→ **Exercise instructions**
Every line below must be copied as written, except for pictures.

→ **Stored data**
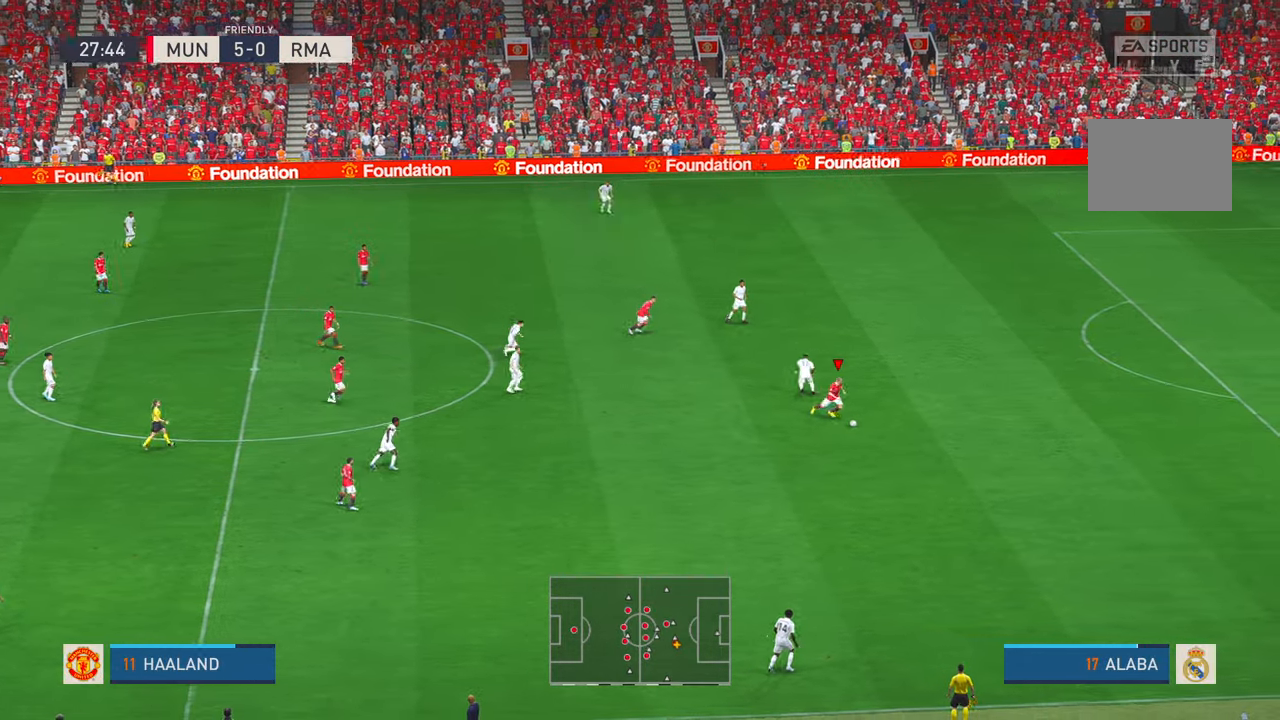
{"dt_ms": 500, "buttons": ["R2"], "left_stick": "right", "right_stick": "center", "events": []}
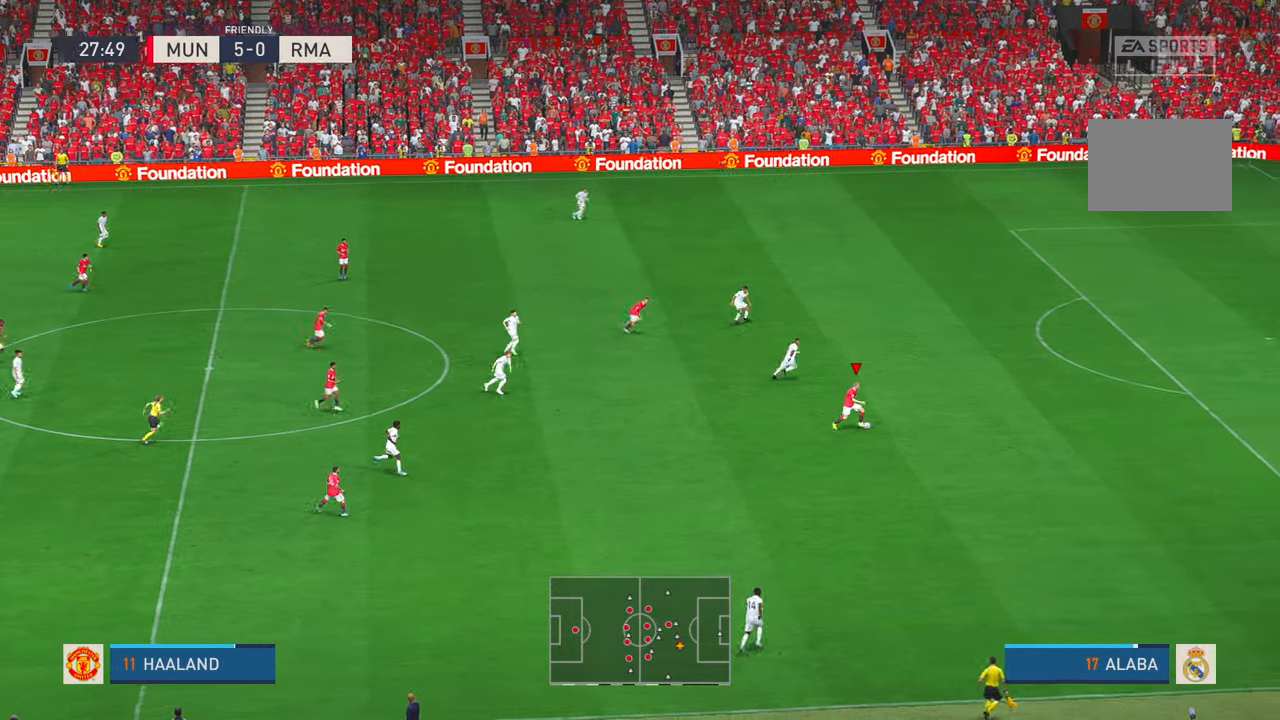
{"dt_ms": 500, "buttons": ["R2"], "left_stick": "right", "right_stick": "center", "events": []}
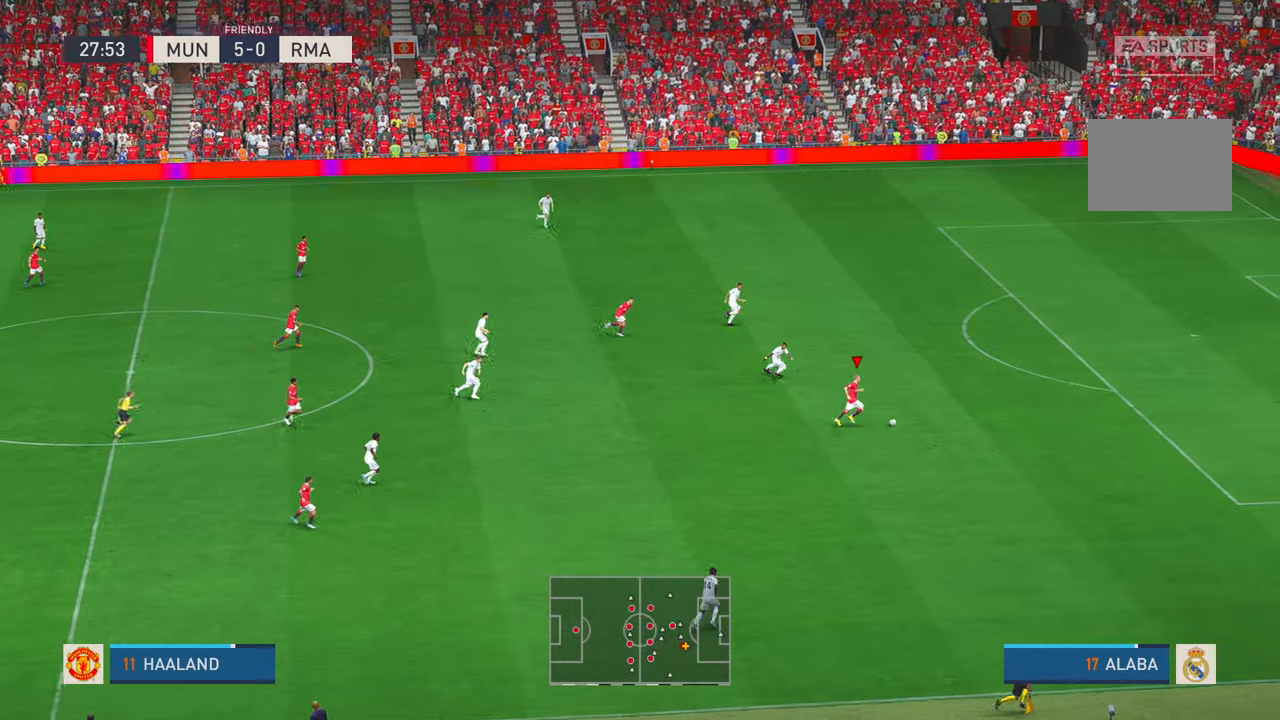
{"dt_ms": 500, "buttons": ["R2"], "left_stick": "up-right", "right_stick": "center", "events": [[16, "left_stick", "up-right"]]}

→ **Task output**
{"dt_ms": 500, "buttons": ["R2"], "left_stick": "right", "right_stick": "center", "events": []}
{"dt_ms": 500, "buttons": ["R2"], "left_stick": "right", "right_stick": "center", "events": []}
{"dt_ms": 500, "buttons": ["R2"], "left_stick": "up-right", "right_stick": "center", "events": [[16, "left_stick", "up-right"]]}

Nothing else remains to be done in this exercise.